U.S. Senator Olympia J. Snowe
On Friday, March 4, the U.S. Department of Labor reported that almost 14 million Americans are unemployed—that’s 6 million more than when the economic recession began in December of 2007.
Worse yet, unemployment rates are not projected to return to pre-recession levels until 2016. So while the latest unemployment numbers are certainly moving in the right direction, we truly have our work cut out for us if we are to create the 285,000 jobs every month for five straight years needed to return to a more manageable unemployment rate of 5 percent.
To achieve consistent and more robust levels of job creation, it is incumbent upon Congress to ensure the economic climate is ripe for economic growth.
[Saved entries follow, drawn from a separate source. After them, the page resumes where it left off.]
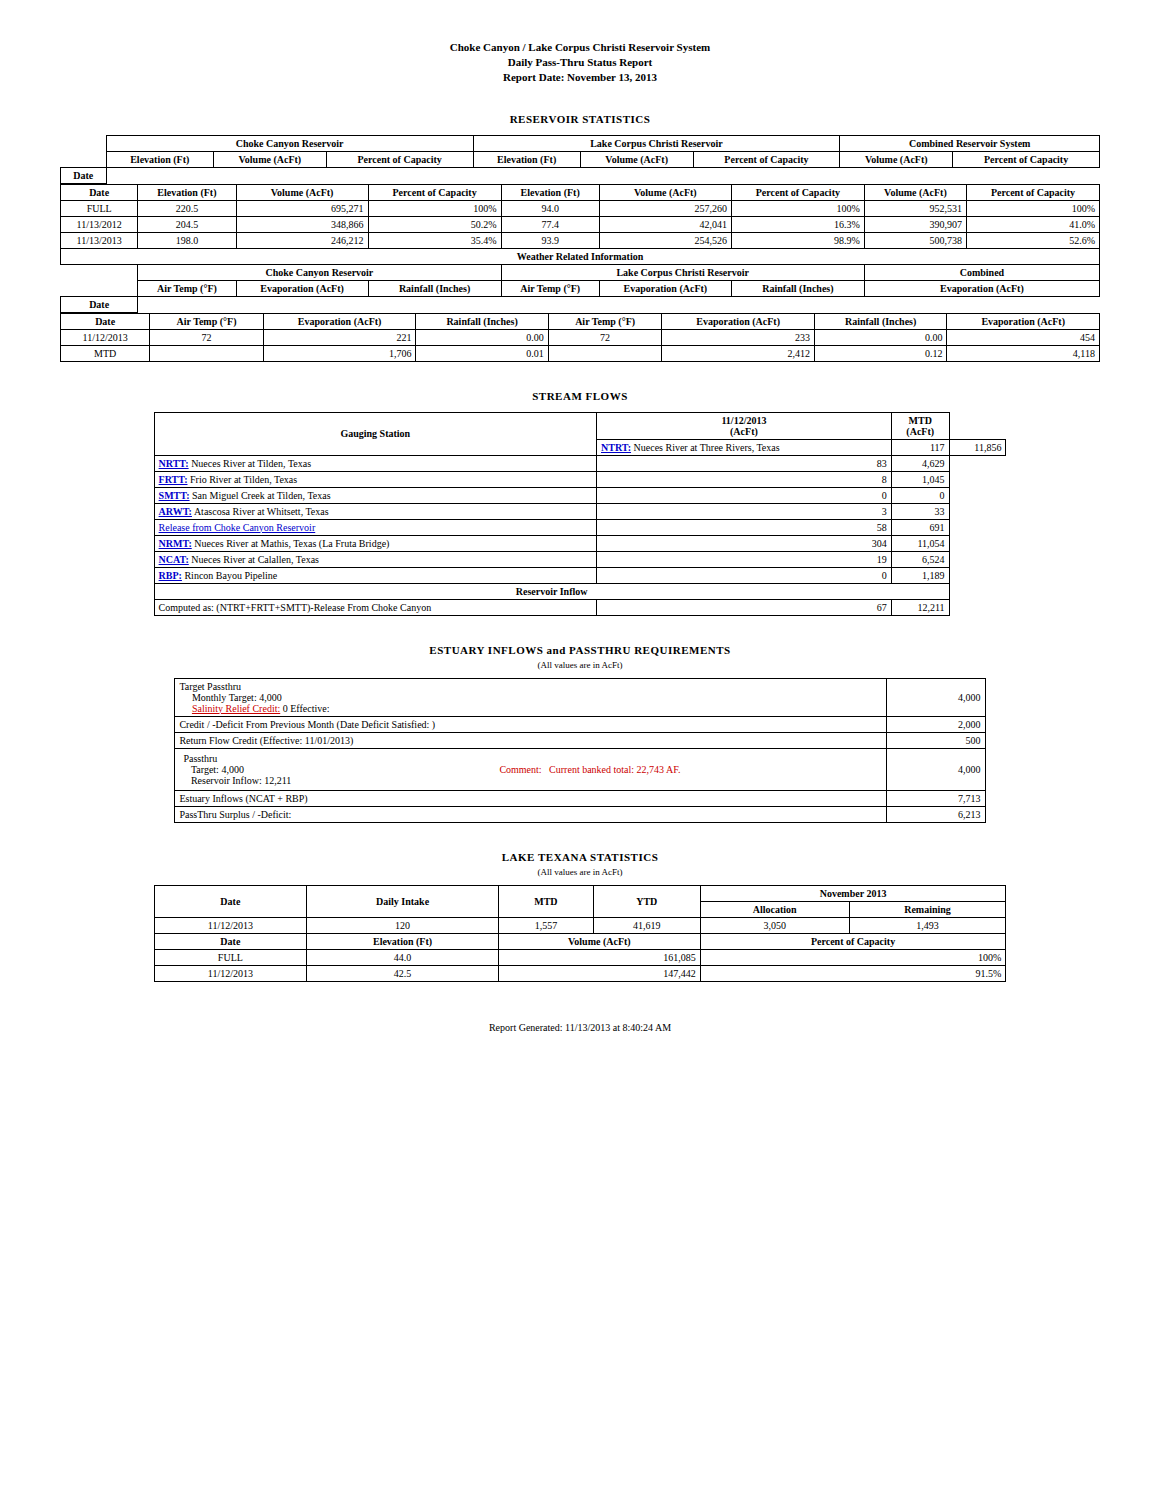Choke Canyon / Lake Corpus Christi Reservoir System
Daily Pass-Thru Status Report
Report Date: November 13, 2013
RESERVOIR STATISTICS
| | Choke Canyon Reservoir | Lake Corpus Christi Reservoir | Combined Reservoir System |
| Elevation (Ft) | Volume (AcFt) | Percent of Capacity | Elevation (Ft) | Volume (AcFt) | Percent of Capacity | Volume (AcFt) | Percent of Capacity |
| Date | |
| Date | Elevation (Ft) | Volume (AcFt) | Percent of Capacity | Elevation (Ft) | Volume (AcFt) | Percent of Capacity | Volume (AcFt) | Percent of Capacity |
| --- | --- | --- | --- | --- | --- | --- | --- | --- |
| FULL | 220.5 | 695,271 | 100% | 94.0 | 257,260 | 100% | 952,531 | 100% |
| 11/13/2012 | 204.5 | 348,866 | 50.2% | 77.4 | 42,041 | 16.3% | 390,907 | 41.0% |
| 11/13/2013 | 198.0 | 246,212 | 35.4% | 93.9 | 254,526 | 98.9% | 500,738 | 52.6% |
| Weather Related Information |
| | Choke Canyon Reservoir | Lake Corpus Christi Reservoir | Combined |
| Air Temp (°F) | Evaporation (AcFt) | Rainfall (Inches) | Air Temp (°F) | Evaporation (AcFt) | Rainfall (Inches) | Evaporation (AcFt) |
| Date | |
| Date | Air Temp (°F) | Evaporation (AcFt) | Rainfall (Inches) | Air Temp (°F) | Evaporation (AcFt) | Rainfall (Inches) | Evaporation (AcFt) |
| --- | --- | --- | --- | --- | --- | --- | --- |
| 11/12/2013 | 72 | 221 | 0.00 | 72 | 233 | 0.00 | 454 |
| MTD | | 1,706 | 0.01 | | 2,412 | 0.12 | 4,118 |
STREAM FLOWS
| Gauging Station | 11/12/2013 (AcFt) | MTD (AcFt) |
| --- | --- | --- |
| NTRT: Nueces River at Three Rivers, Texas | 117 | 11,856 |
| NRTT: Nueces River at Tilden, Texas | 83 | 4,629 |
| FRTT: Frio River at Tilden, Texas | 8 | 1,045 |
| SMTT: San Miguel Creek at Tilden, Texas | 0 | 0 |
| ARWT: Atascosa River at Whitsett, Texas | 3 | 33 |
| Release from Choke Canyon Reservoir | 58 | 691 |
| NRMT: Nueces River at Mathis, Texas (La Fruta Bridge) | 304 | 11,054 |
| NCAT: Nueces River at Calallen, Texas | 19 | 6,524 |
| RBP: Rincon Bayou Pipeline | 0 | 1,189 |
| Reservoir Inflow |
| Computed as: (NTRT+FRTT+SMTT)-Release From Choke Canyon | 67 | 12,211 |
ESTUARY INFLOWS and PASSTHRU REQUIREMENTS
(All values are in AcFt)
| Target Passthru Monthly Target: 4,000 Salinity Relief Credit: 0 Effective: | 4,000 |
| Credit / -Deficit From Previous Month (Date Deficit Satisfied: ) | 2,000 |
| Return Flow Credit (Effective: 11/01/2013) | 500 |
| / Passthru Target: 4,000 Reservoir Inflow: 12,211 / Comment: Current banked total: 22,743 AF. / | 4,000 |
| Estuary Inflows (NCAT + RBP) | 7,713 |
| PassThru Surplus / -Deficit: | 6,213 |
LAKE TEXANA STATISTICS
(All values are in AcFt)
| Date | Daily Intake | MTD | YTD | November 2013 |
| --- | --- | --- | --- | --- |
| Allocation | Remaining |
| 11/12/2013 | 120 | 1,557 | 41,619 | 3,050 | 1,493 |
| Date | Elevation (Ft) | Volume (AcFt) | Percent of Capacity |
| FULL | 44.0 | 161,085 | 100% |
| 11/12/2013 | 42.5 | 147,442 | 91.5% |
Report Generated: 11/13/2013 at 8:40:24 AM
That means providing tax, regulatory and fiscal certainty at the federal level.
As part of this solution, I introduced, the Small Business Regulatory Freedom Act of 2011 (S. 474) with Senator Tom Coburn (R-Oklahoma) on March 3. This legislation will free American small business from duplicative and burdensome federal regulations that prevents them from doing what they do best: creating new jobs.
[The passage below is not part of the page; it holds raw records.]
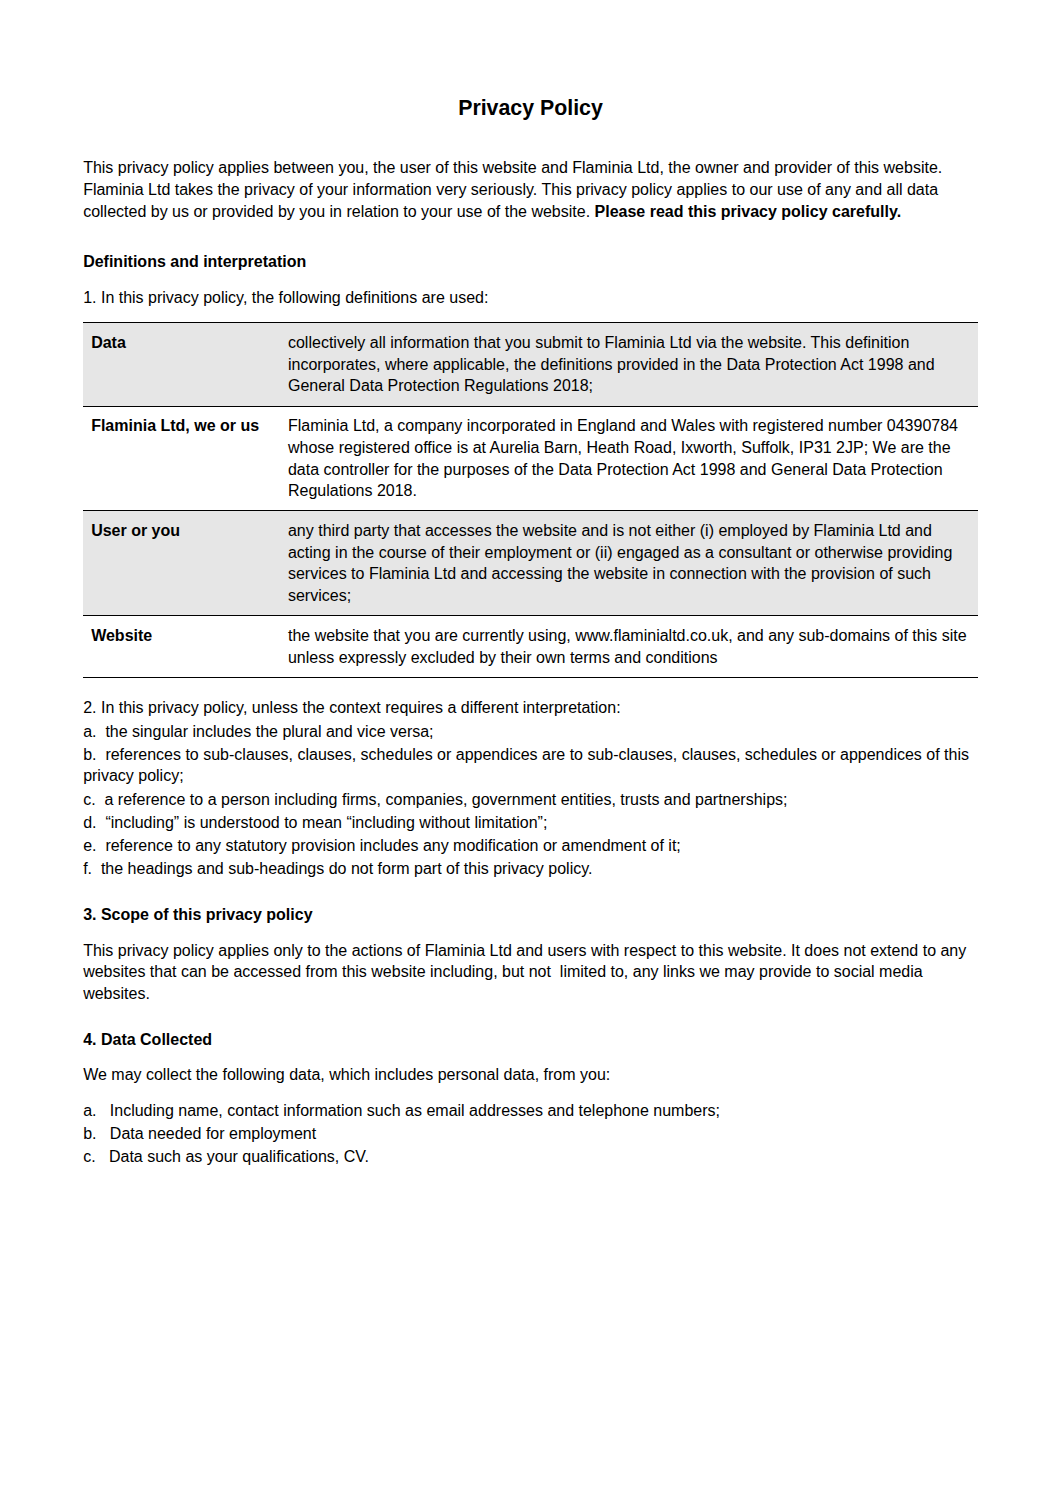Privacy Policy
This privacy policy applies between you, the user of this website and Flaminia Ltd, the owner and provider of this website. Flaminia Ltd takes the privacy of your information very seriously. This privacy policy applies to our use of any and all data collected by us or provided by you in relation to your use of the website. Please read this privacy policy carefully.
Definitions and interpretation
1. In this privacy policy, the following definitions are used:
| Data | collectively all information that you submit to Flaminia Ltd via the website. This definition incorporates, where applicable, the definitions provided in the Data Protection Act 1998 and General Data Protection Regulations 2018; |
| Flaminia Ltd, we or us | Flaminia Ltd, a company incorporated in England and Wales with registered number 04390784 whose registered office is at Aurelia Barn, Heath Road, Ixworth, Suffolk, IP31 2JP; We are the data controller for the purposes of the Data Protection Act 1998 and General Data Protection Regulations 2018. |
| User or you | any third party that accesses the website and is not either (i) employed by Flaminia Ltd and acting in the course of their employment or (ii) engaged as a consultant or otherwise providing services to Flaminia Ltd and accessing the website in connection with the provision of such services; |
| Website | the website that you are currently using, www.flaminialtd.co.uk, and any sub-domains of this site unless expressly excluded by their own terms and conditions |
2. In this privacy policy, unless the context requires a different interpretation:
a. the singular includes the plural and vice versa;
b. references to sub-clauses, clauses, schedules or appendices are to sub-clauses, clauses, schedules or appendices of this privacy policy;
c. a reference to a person including firms, companies, government entities, trusts and partnerships;
d. “including” is understood to mean “including without limitation”;
e. reference to any statutory provision includes any modification or amendment of it;
f. the headings and sub-headings do not form part of this privacy policy.
3. Scope of this privacy policy
This privacy policy applies only to the actions of Flaminia Ltd and users with respect to this website. It does not extend to any websites that can be accessed from this website including, but not limited to, any links we may provide to social media websites.
4. Data Collected
We may collect the following data, which includes personal data, from you:
a. Including name, contact information such as email addresses and telephone numbers;
b. Data needed for employment
c. Data such as your qualifications, CV.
According to the Small Business Administration’s Office of Advocacy, the annual cost of regulations is a staggering $1.75 trillion—that’s right, trillion. Small businesses face a disproportionate burden, paying nearly $10,585 per employee to comply with federal regulations, which is nearly 36 percent higher than what larger firms pay.
Our bill will change this. Specifically, our legislation will force federal agencies to recognize and take into account the diversity of America’s almost 28 million small businesses and their limited ability to cope with far-reaching, one-size-fits-all regulation. Our aim is to promote smarter regulation that fully considers the potential economic impact on small businesses and job creators before proceeding with further action and to mitigate small business impact through less burdensome regulatory alternatives.
Since 1980, the Regulatory Flexibility Act (RFA) has mandated that federal agencies take into account small business economic impact during the rulemaking process. Unfortunately this law is riddled with loopholes that dilute this significance of these critical issues.
The Small Business Regulatory Freedom Act will strengthen the RFA and close these loopholes by implementing several common-sense reforms, such as requiring agencies to convene a small business review panel to ensure that federal agencies consider small business economic impact before proposing new rules. This process is already in succeeding at the Environmental Protection Agency (EPA), Occupational Safety and Health Administration (OSHA), and the new Consumer Financial Protection Bureau (CFPB). So why not expand it to all agencies?
Moreover, our legislation would require federal agencies to review the potential “indirect” economic effects of their rulemakings. Frequently, when considering the economic impact of a rule, regulators only acknowledge the entities directly impacted by the rule and completely ignore the potential downstream impact the rule may have on small businesses.
For example, shutting down a steel mill may appear to affect only those working in the mill. But in reality entire communities filled with restaurants and shops could be severely affected. These concerns must be addressed when federal agencies draft new rules, which is precisely what our legislation achieves.
These reforms, among others, will ensure that Maine small businesses are properly considered as federal agencies draft new rules. While certain regulations, such as key environmental and consumer protections are essential, it is critical that these rules be constructed in such a manner as to promote small business prosperity.